Ian Strange: Suburban

A distinct wash of unease comes over the family home, thanks to the interference of artist Ian Strange.
Sally Tabart
Published on August 06, 2013
Updated on December 08, 2014

Overview

In 2011, Ian Strange recreated a full-scale replica of his family home as part of an installation in Turbine Hall at Cockatoo Island, accompanied by a film featuring the powerful destruction of three Holden Commodores. In his new body of work, Suburban, Strange films and photographs (amongst other things) violently burning a house in the suburbs to the ground. Whether or not this is a particularly creative way to work out some childhood angst, we should be grateful that Strange has art as an outlet.

Initially gaining recognition in Australia’s early street-art scene from the late 1990s under the moniker Kid-Zoom, Strange is one of the few who have successfully transitioned from the canvas of the streets to internationally recognised contemporary exhibitions.
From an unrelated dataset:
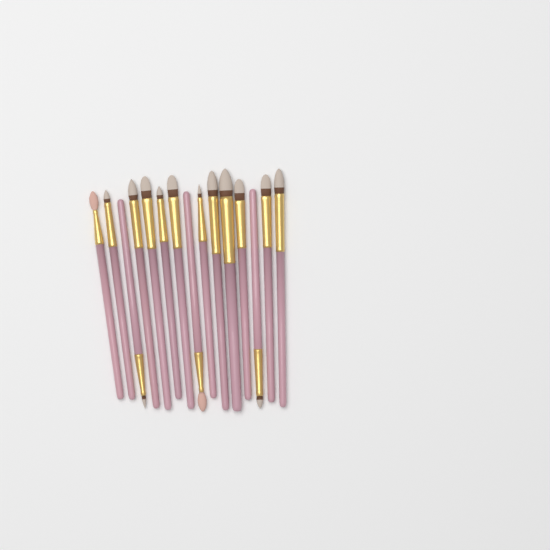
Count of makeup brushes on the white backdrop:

In a body of visually stunning and emotionally compelling photography and film work, the Australian-born, New York-based artist explores the notion of the family home as an icon of Western post-war idealism in the United States and Australia.
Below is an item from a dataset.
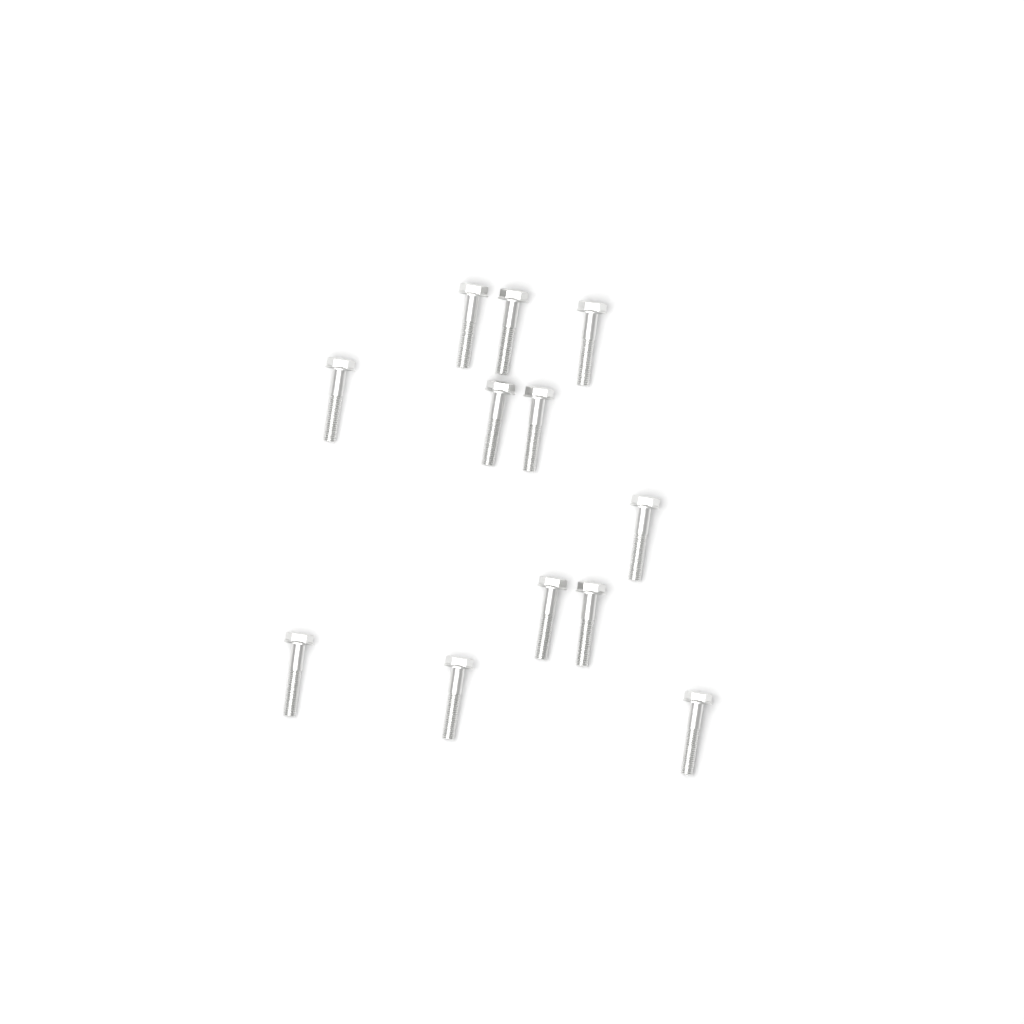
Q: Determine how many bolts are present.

Travelling across Ohio, Michigan, Alabama, New Jersey, New York and New Hampshire with a film crew and volunteers for two and a half years, he has produced a recreation of eight site-specific interventions incorporating suburban homes. Surrounding you with three screens in a pitch-black room, the video installation work is particularly arresting and immersive and feels as monumental as a moving cinematic experience.

Shots of eerily lit house facades branded by a red X or a large circle as though by alien intervention combined with an equally ominous soundtrack challenges the association of warmth and comfort in a home, and paints a distinct wash of unease over the energy of these otherwise cookie-cutter moulds. As the music builds, so too does the imagery, climaxing in wide-scale shots of homes being burnt to the ground, sitting in a unclear emotional place somewhere between devastating and mesmerising.

This was in fact the tone of the entire exhibition, imparting upon the viewer the confusing fusion of an iconic symbol of comfort with a mysterious, dark energy.